En mission officielle au Tchad, la Rapporteuse spéciale des Nations Unies sur la traite des personnes, Siobhán Mullally, a salué les avancées enregistrées par le pays tout en alertant sur la persistance de graves défis structurels.
Au terme d’un séjour de dix jours qui l’a conduite à N’Djamena, Koumra et Adré, l’experte onusienne a reconnu des progrès notables, notamment l’adoption d’une législation spécifique contre la traite, la mise en œuvre d’un plan d’action national et la création d’une Commission nationale dédiée.
Elle a également mis en avant l’effort consenti par le Tchad dans l’accueil de plus de 1,5 million de réfugiés, malgré un contexte régional marqué par une crise humanitaire prolongée au Sahel.
Des risques accrus d’exploitation
Toutefois, la Rapporteuse spéciale a exprimé ses préoccupations face au soutien international jugé insuffisant à l’action humanitaire du pays. Selon elle, ce déficit de financement fragilise les mécanismes de protection et expose davantage les réfugiés ainsi que les retournés tchadiens aux réseaux de traite.
Sur le terrain, la traite des enfants à des fins de travail forcé demeure préoccupante. Agriculture, exploitation minière artisanale et travail domestique figurent parmi les secteurs les plus à risque. Dans certaines zones rurales, notamment au Moyen-Chari, des cas de vente ou d’enlèvement de garçons à des fins d’exploitation ont été signalés.

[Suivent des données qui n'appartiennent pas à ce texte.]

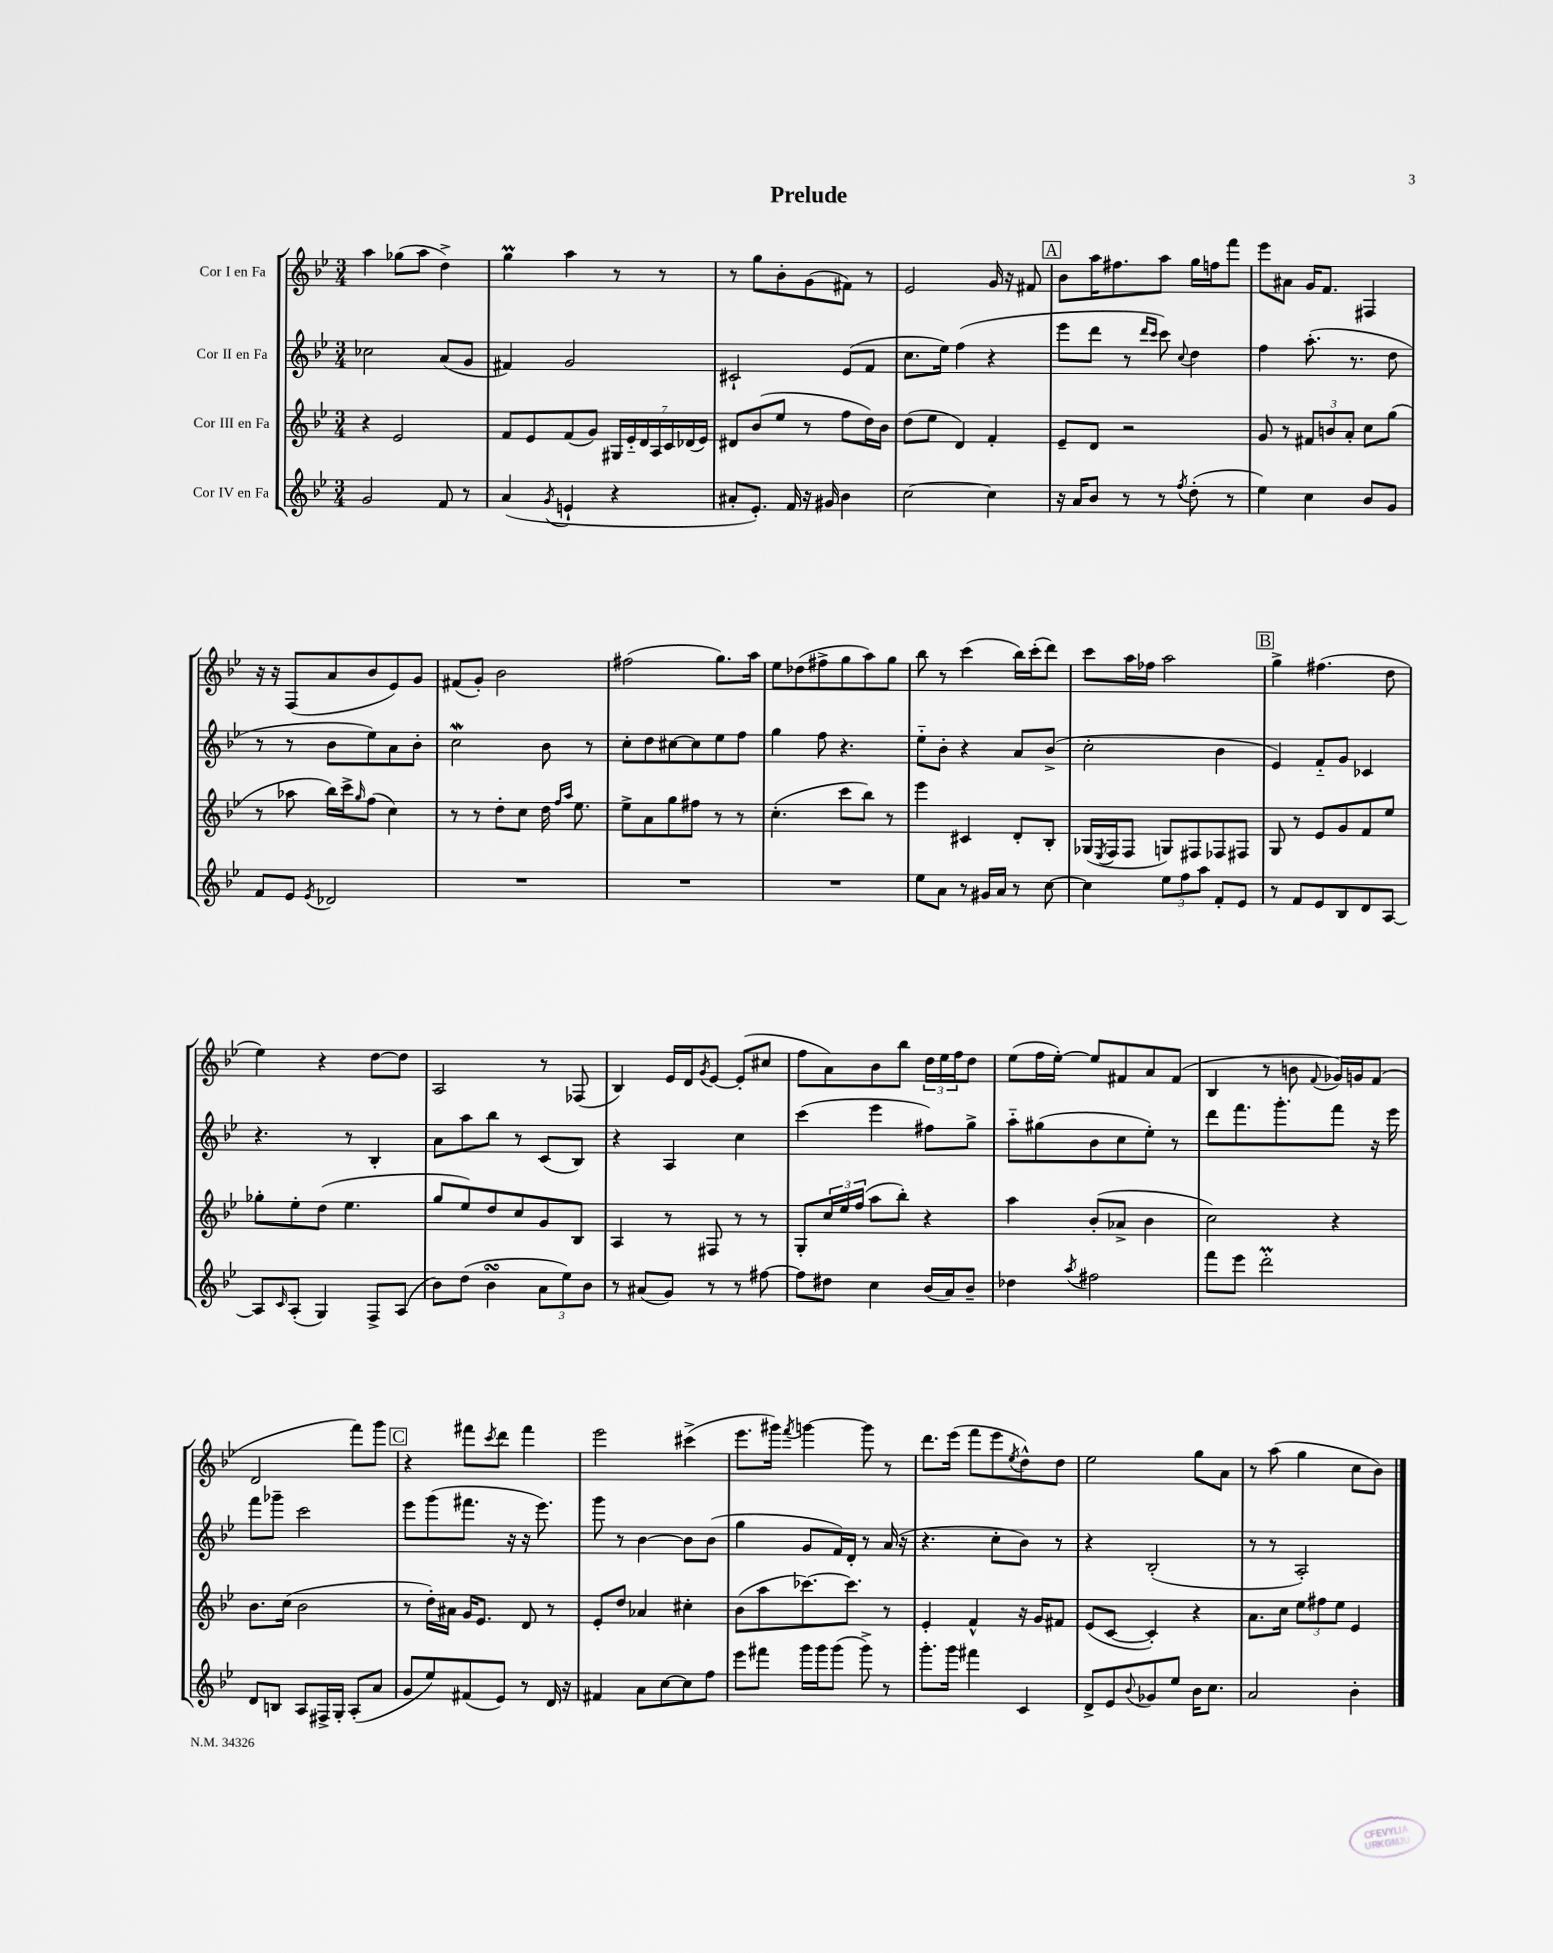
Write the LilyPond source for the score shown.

\header { title = "Prelude" }
<<
\new StaffGroup <<
\new Staff = "s0" \with { instrumentName = "Cor I en Fa" } {
    \clef treble \key bes \major \numericTimeSignature \time 3/4
    a''4 ges''8( a''8 d''4->) |
    g''4\prall a''4 r8 r8 |
    r8 g''8 bes'8-. g'8( fis'8) r8 |
    ees'2 g'16 r16 fis'8 |
    \mark \markup { \box "A" } bes'8 a''16 fis''8. a''8 g''16 f''16 f'''8 |
    ees'''8 ais'8 g'16 f'8. fis4 |
    r16 r16 f8( a'8 bes'8 ees'8) g'8 |
    fis'8( g'8-.) bes'2 |
    fis''2( g''8.) a''16 |
    ees''8 des''8( fis''8-> g''8 a''8) g''8 |
    bes''8 r8 c'''4( bes''16) c'''16-.( d'''8) |
    c'''8 a''16 fes''16 a''2 |
    \mark \markup { \box "B" } g''4-> fis''4.( d''8 |
    ees''4) r4 d''8~ d''8 |
    a2 r8 fes8( |
    bes4) ees'16 d'16 \acciaccatura { g'8 } ees'8~ ees'8-.( cis''8 |
    f''8 a'8) bes'8 bes''8 \tuplet 3/2 { d''16 ees''16 f''16 } d''8 |
    ees''8( f''16 ees''16~-.) ees''8 fis'8 a'8 fis'8( |
    bes4 r8 b'8 \appoggiatura { f'8 } ges'16) g'16 f'8( |
    d'2 f'''8) g'''8 |
    \mark \markup { \box "C" } r4 fis'''8 \acciaccatura { c'''8 } d'''8 fis'''4 |
    ees'''2 cis'''4->( |
    ees'''8. gis'''16) \acciaccatura { f'''8 } g'''4~ g'''8 r8 |
    d'''8. ees'''16( f'''8 ees'''8 \acciaccatura { ees''8 } d''8-^) d''8 |
    ees''2 g''8 a'8 |
    r8 a''8( g''4 c''8 bes'8) \bar "|." |
}
\new Staff = "s1" \with { instrumentName = "Cor II en Fa" } {
    \clef treble \key bes \major \numericTimeSignature \time 3/4
    ces''2 a'8( g'8 |
    fis'4) g'2 |
    cis'2-! ees'8( f'8 |
    c''8. ees''16) f''4( r4 |
    \mark \markup { \box "A" } ees'''8 d'''8 r8 \grace { d'''16 c'''16 } c'''8) \appoggiatura { c''8 } d''4 |
    f''4 a''8.-.( r8. d''8 |
    r8 r8 bes'8 ees''8) a'8 bes'8-. |
    c''2\mordent bes'8 r8 |
    c''8-. d''8 cis''8~ cis''8 ees''8 f''8 |
    g''4 f''8 r4. |
    ees''8-_ bes'8-. r4 a'8 bes'8->( |
    c''2-. bes'4 |
    \mark \markup { \box "B" } ees'4) f'8-_ g'8 ces'4 |
    r4. r8 bes4-. |
    a'8 a''8 bes''8 r8 c'8( bes8) |
    r4 a4 c''4 |
    c'''4( ees'''4 fis''8) g''8-> |
    a''8-_ gis''8( bes'8 c''8 ees''8-.) r8 |
    d'''8 f'''8. g'''8.-. f'''8 r16 ees'''16 |
    f'''8 ges'''8-- c'''2 |
    \mark \markup { \box "C" } ees'''8 g'''8( fis'''8. r16 r16 ees'''8.) |
    g'''8 r8 bes'4~ bes'8 bes'8( |
    g''4 g'8 f'16) d'16-. r8 a'16( r16 |
    r4. c''8-. bes'8) r8 |
    r4 bes2-.( |
    r8 r8 a2-.) \bar "|." |
}
\new Staff = "s2" \with { instrumentName = "Cor III en Fa" } {
    \clef treble \key bes \major \numericTimeSignature \time 3/4
    r4 ees'2 |
    f'8 ees'8 f'8( g'8) \tuplet 7/4 { gis16 ees'16-_ d'16 a16 c'16 des'16( ees'16) } |
    dis'8 bes'8( ees''8 r8 f''8 d''16) bes'16 |
    d''8( ees''8 d'4) f'4-. |
    \mark \markup { \box "A" } ees'8-- d'8 r2 |
    g'8 r8 \tuplet 3/2 { fis'8 b'8 a'8-. } c''8 g''8( |
    r8 aes''8 bes''16) c'''16-> \grace { g''16 } f''8( c''4) |
    r8 r8 d''8-. c''8 d''16 \grace { f''16 a''16 } ees''8. |
    ees''8-> a'8 g''8 fis''8 r8 r8 |
    c''4.-.( c'''8 bes''8) r8 |
    ees'''4 cis'4 d'8-. bes8-. |
    ges16( \acciaccatura { ees8 } f16 f8 g8) fis8 fes8 fis8 |
    \mark \markup { \box "B" } g8 r8 ees'8 g'8 f'8 ees''8 |
    ges''8-. ees''8-. d''8( ees''4. |
    g''8 ees''8) d''8 c''8 g'8 bes8 |
    a4 r8 fis8 r8 r8 |
    g8-. \tuplet 3/2 { c''16 ees''16 f''16( } a''8 bes''8-.) r4 |
    a''4 bes'8-.( aes'8-> bes'4 |
    c''2) r4 |
    bes'8. c''16( bes'2 |
    \mark \markup { \box "C" } r8 d''16-.) ais'16 g'16 ees'8. d'8 r8 |
    ees'8-. d''8 aes'4 cis''4-. |
    bes'8( a''8 ces'''8.~) ces'''8. r8 |
    ees'4-. f'4-^ r16 g'16 fis'8 |
    ees'8( c'8~ c'4-.) r4 |
    a'8. c''16 \tuplet 3/2 { ees''8 fis''8 ees''8 } ees'4 \bar "|." |
}
\new Staff = "s3" \with { instrumentName = "Cor IV en Fa" } {
    \clef treble \key bes \major \numericTimeSignature \time 3/4
    g'2 f'8 r8 |
    a'4( \acciaccatura { g'8 } e'4-! r4 |
    ais'8-. ees'8.-.) f'16 r16 gis'16 bes'4 |
    c''2~ c''4 |
    \mark \markup { \box "A" } r16 a'16 bes'8 r8 r8 \acciaccatura { f''8 } d''8-.( r8 |
    ees''4) c''4 bes'8 g'8 |
    f'8 ees'8 \acciaccatura { ees'8 } des'2 |
    R2. |
    R2. |
    R2. |
    ees''8 a'8 r8 gis'16 a'16 r8 c''8~ |
    c''4 \tuplet 3/2 { ees''8 f''8 a''8 } f'8-. ees'8 |
    \mark \markup { \box "B" } r8 f'8 ees'8 bes8 d'8 a8~ |
    a8 \grace { c'16 } a8-.( g4) f8-> a8( |
    bes'8) d''8( bes'4\turn \tuplet 3/2 { a'8 ees''8) bes'8 } |
    r8 ais'8( g'8) r8 r8 fis''8~ |
    fis''8 dis''8 c''4 bes'16( a'16) bes'8-- |
    des''4 \acciaccatura { a''8 } fis''2 |
    f'''8 ees'''8 d'''2-.\prall |
    d'8 b8 a8 fis16-> g16-. a8-.( a'8 |
    \mark \markup { \box "C" } g'8 ees''8) fis'8( ees'8) r8 d'16 r16 |
    fis'4 a'8 c''8~ c''8 f''8 |
    ees'''8 fis'''8 g'''16 g'''16 g'''8( g'''8->) r8 |
    g'''8.-. g'''16 fis'''4 c'4 |
    d'8-> ees'8 \appoggiatura { bes'8 } ges'8 ees''8 bes'16 c''8. |
    a'2 bes'4-. \bar "|." |
}
>>
>>
\layout { \context { \Score \remove "Bar_number_engraver" } }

Les filles et jeunes femmes ne sont pas épargnées. Malgré l’interdiction des mariages précoces, cette pratique persiste. L’exploitation sexuelle et le travail domestique forcé continuent de toucher des mineures, souvent dans un contexte de violences physiques et d’abus sexuels.
Justice fragilisée et impunité persistante
Autre sujet d’inquiétude : la sous-déclaration des cas d’exploitation sexuelle, liée à la stigmatisation sociale, à l’impunité et à l’accès limité à la justice. Les femmes migrantes et rurales figurent parmi les plus vulnérables, exposées à la servitude pour dettes et à diverses formes de contrôle coercitif.

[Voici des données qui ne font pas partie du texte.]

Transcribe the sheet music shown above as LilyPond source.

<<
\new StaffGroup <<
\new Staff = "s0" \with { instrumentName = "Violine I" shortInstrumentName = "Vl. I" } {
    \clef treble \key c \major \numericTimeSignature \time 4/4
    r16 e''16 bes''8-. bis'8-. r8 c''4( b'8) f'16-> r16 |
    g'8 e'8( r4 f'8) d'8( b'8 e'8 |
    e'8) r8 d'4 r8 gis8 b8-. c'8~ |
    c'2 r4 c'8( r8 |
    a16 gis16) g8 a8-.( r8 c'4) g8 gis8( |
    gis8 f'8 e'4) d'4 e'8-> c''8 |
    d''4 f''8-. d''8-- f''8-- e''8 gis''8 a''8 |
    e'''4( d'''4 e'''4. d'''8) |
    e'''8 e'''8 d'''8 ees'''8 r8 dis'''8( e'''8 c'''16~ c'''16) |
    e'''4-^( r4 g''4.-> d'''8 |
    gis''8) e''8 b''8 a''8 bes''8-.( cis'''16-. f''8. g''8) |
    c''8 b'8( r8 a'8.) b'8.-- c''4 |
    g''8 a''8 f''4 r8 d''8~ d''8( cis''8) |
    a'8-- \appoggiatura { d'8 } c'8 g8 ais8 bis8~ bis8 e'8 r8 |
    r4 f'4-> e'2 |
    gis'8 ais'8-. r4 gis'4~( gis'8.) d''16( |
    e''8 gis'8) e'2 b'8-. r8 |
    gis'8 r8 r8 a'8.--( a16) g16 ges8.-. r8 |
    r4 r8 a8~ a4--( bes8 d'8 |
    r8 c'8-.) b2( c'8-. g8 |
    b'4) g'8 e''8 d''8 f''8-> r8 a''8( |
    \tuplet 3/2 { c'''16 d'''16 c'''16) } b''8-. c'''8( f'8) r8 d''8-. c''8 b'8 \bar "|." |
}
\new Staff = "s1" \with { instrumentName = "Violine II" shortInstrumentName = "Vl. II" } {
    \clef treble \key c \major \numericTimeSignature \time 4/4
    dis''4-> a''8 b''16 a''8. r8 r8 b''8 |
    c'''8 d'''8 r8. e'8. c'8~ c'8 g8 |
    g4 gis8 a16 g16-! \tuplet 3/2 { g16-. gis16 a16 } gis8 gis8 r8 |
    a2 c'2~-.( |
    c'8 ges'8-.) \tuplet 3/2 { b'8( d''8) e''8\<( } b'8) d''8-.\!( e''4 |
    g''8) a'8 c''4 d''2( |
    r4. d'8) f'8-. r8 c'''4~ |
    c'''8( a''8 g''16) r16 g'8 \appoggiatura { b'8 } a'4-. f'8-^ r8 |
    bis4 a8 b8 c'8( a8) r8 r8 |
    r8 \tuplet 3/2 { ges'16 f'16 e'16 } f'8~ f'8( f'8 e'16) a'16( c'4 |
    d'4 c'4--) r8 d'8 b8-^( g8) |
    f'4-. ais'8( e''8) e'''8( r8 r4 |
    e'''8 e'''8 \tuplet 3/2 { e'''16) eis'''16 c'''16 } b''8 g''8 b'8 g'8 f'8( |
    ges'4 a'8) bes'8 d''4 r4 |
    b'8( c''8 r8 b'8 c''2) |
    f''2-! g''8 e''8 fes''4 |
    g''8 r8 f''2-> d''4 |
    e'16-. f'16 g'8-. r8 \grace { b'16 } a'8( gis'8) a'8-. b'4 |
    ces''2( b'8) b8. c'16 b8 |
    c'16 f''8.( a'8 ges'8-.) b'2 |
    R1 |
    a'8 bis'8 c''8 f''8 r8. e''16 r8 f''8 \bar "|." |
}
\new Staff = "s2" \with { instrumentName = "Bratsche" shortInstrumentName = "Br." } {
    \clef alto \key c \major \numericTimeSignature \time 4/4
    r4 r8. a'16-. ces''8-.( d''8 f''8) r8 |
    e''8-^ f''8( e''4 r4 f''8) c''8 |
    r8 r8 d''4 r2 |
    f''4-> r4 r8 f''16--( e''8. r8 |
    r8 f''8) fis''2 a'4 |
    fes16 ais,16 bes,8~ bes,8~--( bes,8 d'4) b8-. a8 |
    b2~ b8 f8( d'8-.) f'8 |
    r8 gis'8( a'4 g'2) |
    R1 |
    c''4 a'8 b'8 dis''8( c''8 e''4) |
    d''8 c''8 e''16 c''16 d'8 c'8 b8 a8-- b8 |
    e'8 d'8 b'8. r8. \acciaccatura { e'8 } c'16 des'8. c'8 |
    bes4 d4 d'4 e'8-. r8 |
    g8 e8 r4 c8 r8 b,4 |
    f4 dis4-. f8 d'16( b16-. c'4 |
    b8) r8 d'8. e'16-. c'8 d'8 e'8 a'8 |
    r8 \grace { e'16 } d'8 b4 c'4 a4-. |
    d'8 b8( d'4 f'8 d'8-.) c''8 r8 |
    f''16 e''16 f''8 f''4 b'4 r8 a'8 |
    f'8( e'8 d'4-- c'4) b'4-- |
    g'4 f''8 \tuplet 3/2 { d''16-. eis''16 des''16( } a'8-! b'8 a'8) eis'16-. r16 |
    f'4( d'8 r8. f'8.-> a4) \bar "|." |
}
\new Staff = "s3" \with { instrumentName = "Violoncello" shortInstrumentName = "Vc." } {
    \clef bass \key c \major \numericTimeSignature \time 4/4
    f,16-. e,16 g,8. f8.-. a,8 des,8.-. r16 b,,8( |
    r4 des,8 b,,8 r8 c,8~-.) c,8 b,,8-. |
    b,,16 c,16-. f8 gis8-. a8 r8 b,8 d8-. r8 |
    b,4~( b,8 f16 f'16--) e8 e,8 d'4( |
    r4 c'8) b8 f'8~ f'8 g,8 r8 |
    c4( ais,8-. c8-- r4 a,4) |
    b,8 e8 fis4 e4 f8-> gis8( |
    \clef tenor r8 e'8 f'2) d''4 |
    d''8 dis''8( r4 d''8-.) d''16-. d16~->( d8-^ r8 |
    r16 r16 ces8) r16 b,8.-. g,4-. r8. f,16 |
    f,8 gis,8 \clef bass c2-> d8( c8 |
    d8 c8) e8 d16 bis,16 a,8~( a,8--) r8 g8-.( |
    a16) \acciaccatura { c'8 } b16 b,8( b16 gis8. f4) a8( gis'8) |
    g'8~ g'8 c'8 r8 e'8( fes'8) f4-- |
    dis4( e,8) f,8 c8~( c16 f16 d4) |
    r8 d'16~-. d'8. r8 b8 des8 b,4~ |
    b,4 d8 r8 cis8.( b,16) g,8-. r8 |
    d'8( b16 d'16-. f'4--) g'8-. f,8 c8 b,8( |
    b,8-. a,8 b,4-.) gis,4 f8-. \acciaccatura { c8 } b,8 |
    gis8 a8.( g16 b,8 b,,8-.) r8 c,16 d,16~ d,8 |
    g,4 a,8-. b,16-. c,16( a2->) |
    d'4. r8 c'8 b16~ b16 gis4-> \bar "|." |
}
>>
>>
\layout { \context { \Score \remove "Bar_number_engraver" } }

Pointant du doigt la corruption, la faible application de l’État de droit et le manque d’indépendance du pouvoir judiciaire, Mme Mullally estime qu’une réforme profonde des secteurs de la justice et de la sécurité est indispensable pour rendre effective la lutte contre la traite des personnes au Tchad.
La Rapporteuse spéciale doit présenter ses conclusions détaillées au Conseil des droits de l’homme des Nations Unies dans les prochains mois.